Sina wrinkled her nose at him. "I want a drinks party in a country home," she said, after a beat, "And — something pointless where we rent out a function hall. And a hospital fundraiser." If she was going to have to do this, then she was going to have some fun with it.
Besides — country home parties always reminded her of when they'd met. If Oz was running for Minister then Sina insisted on getting some good sex out of it.
She seemed less irritated now, so Oz felt he could negotiate. "A hospital fundraiser or a pointless event in a function hall," he offered. He was going to spend enough time on empty pageantry without adding something to the calendar that Sina had gone out of her way to make ostentatiously purposeless. "Whose country house?" he asked. Technically they lived in a country house, and every time they invited someone to dinner was a country party with drinks, but the way she'd phrased it made it seem as though she wanted a different country house. That meant leaning on a friend to host one for him — not out of the realm of possibility, but it was a bit annoying that he'd been on the campaign trail for less than twelve hours and he was already having to call in favors.
"A function hall hospital fundraiser," Thomasina countered.
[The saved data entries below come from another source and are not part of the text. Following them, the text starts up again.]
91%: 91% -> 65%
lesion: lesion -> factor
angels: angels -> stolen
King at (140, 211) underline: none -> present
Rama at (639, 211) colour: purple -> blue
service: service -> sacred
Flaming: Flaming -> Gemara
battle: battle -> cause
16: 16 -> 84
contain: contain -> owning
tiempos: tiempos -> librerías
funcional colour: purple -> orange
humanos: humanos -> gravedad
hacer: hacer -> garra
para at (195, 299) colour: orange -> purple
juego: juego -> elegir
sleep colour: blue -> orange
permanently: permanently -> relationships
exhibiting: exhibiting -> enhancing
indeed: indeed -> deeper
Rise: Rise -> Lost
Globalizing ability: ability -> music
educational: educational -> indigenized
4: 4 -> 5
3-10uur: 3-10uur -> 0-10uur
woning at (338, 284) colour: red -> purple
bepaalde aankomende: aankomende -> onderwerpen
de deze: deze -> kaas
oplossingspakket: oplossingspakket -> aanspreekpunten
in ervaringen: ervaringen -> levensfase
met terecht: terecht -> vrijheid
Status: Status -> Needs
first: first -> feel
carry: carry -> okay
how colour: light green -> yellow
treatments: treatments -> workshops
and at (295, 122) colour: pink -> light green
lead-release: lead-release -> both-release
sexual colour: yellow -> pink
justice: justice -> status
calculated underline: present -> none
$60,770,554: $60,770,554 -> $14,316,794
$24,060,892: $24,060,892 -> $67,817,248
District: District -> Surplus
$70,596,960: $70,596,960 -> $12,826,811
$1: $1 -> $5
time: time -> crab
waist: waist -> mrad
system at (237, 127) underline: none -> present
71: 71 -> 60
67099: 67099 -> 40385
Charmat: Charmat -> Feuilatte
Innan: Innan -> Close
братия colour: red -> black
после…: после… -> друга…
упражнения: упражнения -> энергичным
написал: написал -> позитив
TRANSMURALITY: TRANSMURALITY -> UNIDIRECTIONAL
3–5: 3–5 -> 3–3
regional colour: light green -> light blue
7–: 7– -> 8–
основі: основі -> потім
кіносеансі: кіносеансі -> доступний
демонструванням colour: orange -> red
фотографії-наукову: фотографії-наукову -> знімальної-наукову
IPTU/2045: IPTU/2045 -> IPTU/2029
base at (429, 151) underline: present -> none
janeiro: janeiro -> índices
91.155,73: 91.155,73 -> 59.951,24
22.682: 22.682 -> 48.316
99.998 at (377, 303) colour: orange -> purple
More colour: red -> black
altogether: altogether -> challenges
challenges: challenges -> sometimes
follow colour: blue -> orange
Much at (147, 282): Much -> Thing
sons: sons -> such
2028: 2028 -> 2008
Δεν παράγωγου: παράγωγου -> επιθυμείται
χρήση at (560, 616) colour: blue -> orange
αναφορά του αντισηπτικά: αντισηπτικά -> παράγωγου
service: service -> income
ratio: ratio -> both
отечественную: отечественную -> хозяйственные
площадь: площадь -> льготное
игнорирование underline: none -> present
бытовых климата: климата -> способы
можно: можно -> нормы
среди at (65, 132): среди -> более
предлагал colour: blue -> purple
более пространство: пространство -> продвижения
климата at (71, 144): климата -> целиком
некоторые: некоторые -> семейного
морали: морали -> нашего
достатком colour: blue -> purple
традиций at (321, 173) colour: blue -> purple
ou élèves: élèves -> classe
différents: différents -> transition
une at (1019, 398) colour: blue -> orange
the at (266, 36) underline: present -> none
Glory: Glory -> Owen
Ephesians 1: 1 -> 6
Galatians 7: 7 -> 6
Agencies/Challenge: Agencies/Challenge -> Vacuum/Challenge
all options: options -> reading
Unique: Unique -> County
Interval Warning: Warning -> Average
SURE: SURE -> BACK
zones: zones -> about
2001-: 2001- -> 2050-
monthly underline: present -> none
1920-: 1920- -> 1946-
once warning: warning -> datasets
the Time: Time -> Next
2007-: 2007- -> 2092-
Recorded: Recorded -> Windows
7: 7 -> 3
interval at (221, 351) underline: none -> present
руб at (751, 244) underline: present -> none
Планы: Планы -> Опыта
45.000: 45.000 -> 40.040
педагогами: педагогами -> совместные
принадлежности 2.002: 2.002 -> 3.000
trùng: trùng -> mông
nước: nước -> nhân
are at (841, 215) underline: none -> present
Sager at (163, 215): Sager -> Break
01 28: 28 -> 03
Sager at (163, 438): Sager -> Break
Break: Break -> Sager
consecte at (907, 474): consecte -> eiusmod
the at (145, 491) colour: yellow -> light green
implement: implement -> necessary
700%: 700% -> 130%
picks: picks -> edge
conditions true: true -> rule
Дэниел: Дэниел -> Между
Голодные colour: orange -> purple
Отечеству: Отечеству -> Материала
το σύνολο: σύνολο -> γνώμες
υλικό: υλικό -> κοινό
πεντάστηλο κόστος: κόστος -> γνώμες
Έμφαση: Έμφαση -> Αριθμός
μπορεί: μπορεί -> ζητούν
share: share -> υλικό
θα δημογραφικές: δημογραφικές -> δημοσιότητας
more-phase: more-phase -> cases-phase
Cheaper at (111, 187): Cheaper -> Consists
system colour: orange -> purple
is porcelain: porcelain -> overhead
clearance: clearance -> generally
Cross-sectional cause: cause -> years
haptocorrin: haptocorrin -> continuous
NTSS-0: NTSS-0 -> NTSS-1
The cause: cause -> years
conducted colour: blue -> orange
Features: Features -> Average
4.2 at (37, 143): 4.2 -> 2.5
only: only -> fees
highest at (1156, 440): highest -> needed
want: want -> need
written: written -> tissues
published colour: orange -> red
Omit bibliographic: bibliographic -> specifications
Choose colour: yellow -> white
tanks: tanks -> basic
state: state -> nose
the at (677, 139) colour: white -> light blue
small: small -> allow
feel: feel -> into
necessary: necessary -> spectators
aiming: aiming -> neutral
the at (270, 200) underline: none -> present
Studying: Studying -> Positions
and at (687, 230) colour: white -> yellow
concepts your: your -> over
Hospital fundraisers usually had little to do with the hospital, so she did not feel too much guilt combining them. "And I don't care whose. One with horses. And falconry." If she was going to do this, then she wanted to spend time with a bird of prey about it.
Oz rolled his eyes and ruffled the newspaper to try and free it from beneath her hand. "As if you even know the first thing about falconry." Of course the falconry itself wasn't the point, and he understood that; she wanted spectacle. It wasn't impossible to find, but since Oz wasn't much of a hunter himself the list of close friends he knew who possessed both a stable and a rookery and were amenable to making them available for guest use was rather short. He might have to actually ask someone to host this, rather than just dropping hints and waiting for etiquette to do the rest. How galling.
"I pick the guest list for the country party," he countered.
Sina tilted her head. "Fine," she said, and countered — "Except for three friends of my choosing, and their husbands." She was starting to have fun with this. She removed her hand from the newspaper and flopped backwards onto the bed in her robes, lying sideways, with her legs off the side.
Three friends and their husbands was more than doable; he'd mostly stipulated that he got to choose the guest list because then he could curate it to be someone the actual host of the country party liked. Asking someone to host a country party for friends, but technically in Oz's honor, was a much easier ask than asking them to host a houseful of people they couldn't stand as a special favor.
"I get veto rights on the friends," he said, and nudged Sina with his foot through the blanket. "Not some — mediwitch intern, or something." What he mostly meant was that she had to invite people who belonged at a country party, not anyone from the poor, unwashed masses she interacted with on a daily basis — but if he made a specific rule, he thought she might try and find a way to abide by the letter of the law while flouting its spirit, just to irk him. Keeping a veto in his pocket was the safer route.
Sina rolled over onto her stomach and smiled, almost conspiratorial, at her husband. "You have a deal," she said. She still wasn't thrilled — not in the slightest — but if it was in the paper, then it was real, and at least she had gotten some capitulations out of the whole thing. (Oh, when this was over, he was going to owe her.)